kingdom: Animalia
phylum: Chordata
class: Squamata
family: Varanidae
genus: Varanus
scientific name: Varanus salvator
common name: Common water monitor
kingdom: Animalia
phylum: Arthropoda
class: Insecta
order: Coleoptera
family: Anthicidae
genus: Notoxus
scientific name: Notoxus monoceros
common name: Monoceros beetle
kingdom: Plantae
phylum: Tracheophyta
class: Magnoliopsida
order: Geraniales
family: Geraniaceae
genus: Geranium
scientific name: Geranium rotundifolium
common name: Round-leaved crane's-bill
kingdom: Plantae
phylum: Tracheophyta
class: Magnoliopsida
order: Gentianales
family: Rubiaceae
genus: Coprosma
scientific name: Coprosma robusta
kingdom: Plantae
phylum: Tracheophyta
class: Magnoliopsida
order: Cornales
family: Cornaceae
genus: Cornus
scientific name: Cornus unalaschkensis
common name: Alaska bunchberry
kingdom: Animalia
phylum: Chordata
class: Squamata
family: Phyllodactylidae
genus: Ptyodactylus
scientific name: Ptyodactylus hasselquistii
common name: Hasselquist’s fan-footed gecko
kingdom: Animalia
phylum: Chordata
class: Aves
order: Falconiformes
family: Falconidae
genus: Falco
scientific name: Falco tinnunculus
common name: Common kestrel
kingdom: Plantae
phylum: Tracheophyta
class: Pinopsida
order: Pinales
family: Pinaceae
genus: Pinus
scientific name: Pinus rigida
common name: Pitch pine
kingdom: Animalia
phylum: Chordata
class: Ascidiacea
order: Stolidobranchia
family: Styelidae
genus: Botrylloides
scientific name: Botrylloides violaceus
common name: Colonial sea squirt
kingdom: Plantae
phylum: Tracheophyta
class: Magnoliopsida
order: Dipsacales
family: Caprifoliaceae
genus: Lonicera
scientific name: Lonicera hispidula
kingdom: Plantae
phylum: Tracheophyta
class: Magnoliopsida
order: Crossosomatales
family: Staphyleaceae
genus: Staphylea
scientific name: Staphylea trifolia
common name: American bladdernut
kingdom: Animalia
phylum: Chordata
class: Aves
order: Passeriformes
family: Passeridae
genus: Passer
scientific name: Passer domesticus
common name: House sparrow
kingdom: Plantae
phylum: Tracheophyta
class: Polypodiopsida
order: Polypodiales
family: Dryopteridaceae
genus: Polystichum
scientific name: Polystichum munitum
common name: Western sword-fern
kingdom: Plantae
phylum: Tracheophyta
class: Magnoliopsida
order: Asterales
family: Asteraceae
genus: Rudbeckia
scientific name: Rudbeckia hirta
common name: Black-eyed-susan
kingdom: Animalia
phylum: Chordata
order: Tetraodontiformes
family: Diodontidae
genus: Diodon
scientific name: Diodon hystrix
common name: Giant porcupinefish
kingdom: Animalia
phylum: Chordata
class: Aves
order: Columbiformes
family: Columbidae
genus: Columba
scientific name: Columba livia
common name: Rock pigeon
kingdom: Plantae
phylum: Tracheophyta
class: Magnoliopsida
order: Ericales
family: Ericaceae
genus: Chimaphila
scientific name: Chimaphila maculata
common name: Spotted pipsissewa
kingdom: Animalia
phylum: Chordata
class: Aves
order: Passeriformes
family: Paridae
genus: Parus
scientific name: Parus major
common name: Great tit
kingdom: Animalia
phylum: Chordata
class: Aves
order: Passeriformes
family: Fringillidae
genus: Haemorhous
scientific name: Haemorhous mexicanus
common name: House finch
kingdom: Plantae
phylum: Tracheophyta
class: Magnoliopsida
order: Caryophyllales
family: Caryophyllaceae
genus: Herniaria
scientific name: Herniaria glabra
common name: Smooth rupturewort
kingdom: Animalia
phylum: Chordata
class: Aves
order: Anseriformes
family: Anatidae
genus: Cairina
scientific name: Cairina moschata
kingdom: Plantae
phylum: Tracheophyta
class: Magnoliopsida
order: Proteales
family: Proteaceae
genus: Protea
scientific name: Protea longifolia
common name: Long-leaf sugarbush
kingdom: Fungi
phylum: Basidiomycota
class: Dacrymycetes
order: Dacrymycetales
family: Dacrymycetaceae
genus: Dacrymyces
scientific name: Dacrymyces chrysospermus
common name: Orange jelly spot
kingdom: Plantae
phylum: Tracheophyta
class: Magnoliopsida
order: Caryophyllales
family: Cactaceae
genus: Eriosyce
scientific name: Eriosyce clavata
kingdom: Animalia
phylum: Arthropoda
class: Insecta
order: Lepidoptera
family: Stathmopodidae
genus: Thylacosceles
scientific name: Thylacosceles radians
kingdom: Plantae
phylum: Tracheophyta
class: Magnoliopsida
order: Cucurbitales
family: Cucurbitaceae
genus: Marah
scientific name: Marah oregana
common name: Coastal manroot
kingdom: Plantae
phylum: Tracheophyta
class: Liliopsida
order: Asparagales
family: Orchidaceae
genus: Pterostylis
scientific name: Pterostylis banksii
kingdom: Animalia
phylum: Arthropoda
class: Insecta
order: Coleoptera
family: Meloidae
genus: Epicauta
- - -
» Exercise goal
Could you write out every line of the records again, replacing "common name" with "vernacular name" and changing nothing else?

» Answer to this exercise
kingdom: Animalia
phylum: Chordata
class: Squamata
family: Varanidae
genus: Varanus
scientific name: Varanus salvator
vernacular name: Common water monitor
kingdom: Animalia
phylum: Arthropoda
class: Insecta
order: Coleoptera
family: Anthicidae
genus: Notoxus
scientific name: Notoxus monoceros
vernacular name: Monoceros beetle
kingdom: Plantae
phylum: Tracheophyta
class: Magnoliopsida
order: Geraniales
family: Geraniaceae
genus: Geranium
scientific name: Geranium rotundifolium
vernacular name: Round-leaved crane's-bill
kingdom: Plantae
phylum: Tracheophyta
class: Magnoliopsida
order: Gentianales
family: Rubiaceae
genus: Coprosma
scientific name: Coprosma robusta
kingdom: Plantae
phylum: Tracheophyta
class: Magnoliopsida
order: Cornales
family: Cornaceae
genus: Cornus
scientific name: Cornus unalaschkensis
vernacular name: Alaska bunchberry
kingdom: Animalia
phylum: Chordata
class: Squamata
family: Phyllodactylidae
genus: Ptyodactylus
scientific name: Ptyodactylus hasselquistii
vernacular name: Hasselquist’s fan-footed gecko
kingdom: Animalia
phylum: Chordata
class: Aves
order: Falconiformes
family: Falconidae
genus: Falco
scientific name: Falco tinnunculus
vernacular name: Common kestrel
kingdom: Plantae
phylum: Tracheophyta
class: Pinopsida
order: Pinales
family: Pinaceae
genus: Pinus
scientific name: Pinus rigida
vernacular name: Pitch pine
kingdom: Animalia
phylum: Chordata
class: Ascidiacea
order: Stolidobranchia
family: Styelidae
genus: Botrylloides
scientific name: Botrylloides violaceus
vernacular name: Colonial sea squirt
kingdom: Plantae
phylum: Tracheophyta
class: Magnoliopsida
order: Dipsacales
family: Caprifoliaceae
genus: Lonicera
scientific name: Lonicera hispidula
kingdom: Plantae
phylum: Tracheophyta
class: Magnoliopsida
order: Crossosomatales
family: Staphyleaceae
genus: Staphylea
scientific name: Staphylea trifolia
vernacular name: American bladdernut
kingdom: Animalia
phylum: Chordata
class: Aves
order: Passeriformes
family: Passeridae
genus: Passer
scientific name: Passer domesticus
vernacular name: House sparrow
kingdom: Plantae
phylum: Tracheophyta
class: Polypodiopsida
order: Polypodiales
family: Dryopteridaceae
genus: Polystichum
scientific name: Polystichum munitum
vernacular name: Western sword-fern
kingdom: Plantae
phylum: Tracheophyta
class: Magnoliopsida
order: Asterales
family: Asteraceae
genus: Rudbeckia
scientific name: Rudbeckia hirta
vernacular name: Black-eyed-susan
kingdom: Animalia
phylum: Chordata
order: Tetraodontiformes
family: Diodontidae
genus: Diodon
scientific name: Diodon hystrix
vernacular name: Giant porcupinefish
kingdom: Animalia
phylum: Chordata
class: Aves
order: Columbiformes
family: Columbidae
genus: Columba
scientific name: Columba livia
vernacular name: Rock pigeon
kingdom: Plantae
phylum: Tracheophyta
class: Magnoliopsida
order: Ericales
family: Ericaceae
genus: Chimaphila
scientific name: Chimaphila maculata
vernacular name: Spotted pipsissewa
kingdom: Animalia
phylum: Chordata
class: Aves
order: Passeriformes
family: Paridae
genus: Parus
scientific name: Parus major
vernacular name: Great tit
kingdom: Animalia
phylum: Chordata
class: Aves
order: Passeriformes
family: Fringillidae
genus: Haemorhous
scientific name: Haemorhous mexicanus
vernacular name: House finch
kingdom: Plantae
phylum: Tracheophyta
class: Magnoliopsida
order: Caryophyllales
family: Caryophyllaceae
genus: Herniaria
scientific name: Herniaria glabra
vernacular name: Smooth rupturewort
kingdom: Animalia
phylum: Chordata
class: Aves
order: Anseriformes
family: Anatidae
genus: Cairina
scientific name: Cairina moschata
kingdom: Plantae
phylum: Tracheophyta
class: Magnoliopsida
order: Proteales
family: Proteaceae
genus: Protea
scientific name: Protea longifolia
vernacular name: Long-leaf sugarbush
kingdom: Fungi
phylum: Basidiomycota
class: Dacrymycetes
order: Dacrymycetales
family: Dacrymycetaceae
genus: Dacrymyces
scientific name: Dacrymyces chrysospermus
vernacular name: Orange jelly spot
kingdom: Plantae
phylum: Tracheophyta
class: Magnoliopsida
order: Caryophyllales
family: Cactaceae
genus: Eriosyce
scientific name: Eriosyce clavata
kingdom: Animalia
phylum: Arthropoda
class: Insecta
order: Lepidoptera
family: Stathmopodidae
genus: Thylacosceles
scientific name: Thylacosceles radians
kingdom: Plantae
phylum: Tracheophyta
class: Magnoliopsida
order: Cucurbitales
family: Cucurbitaceae
genus: Marah
scientific name: Marah oregana
vernacular name: Coastal manroot
kingdom: Plantae
phylum: Tracheophyta
class: Liliopsida
order: Asparagales
family: Orchidaceae
genus: Pterostylis
scientific name: Pterostylis banksii
kingdom: Animalia
phylum: Arthropoda
class: Insecta
order: Coleoptera
family: Meloidae
genus: Epicauta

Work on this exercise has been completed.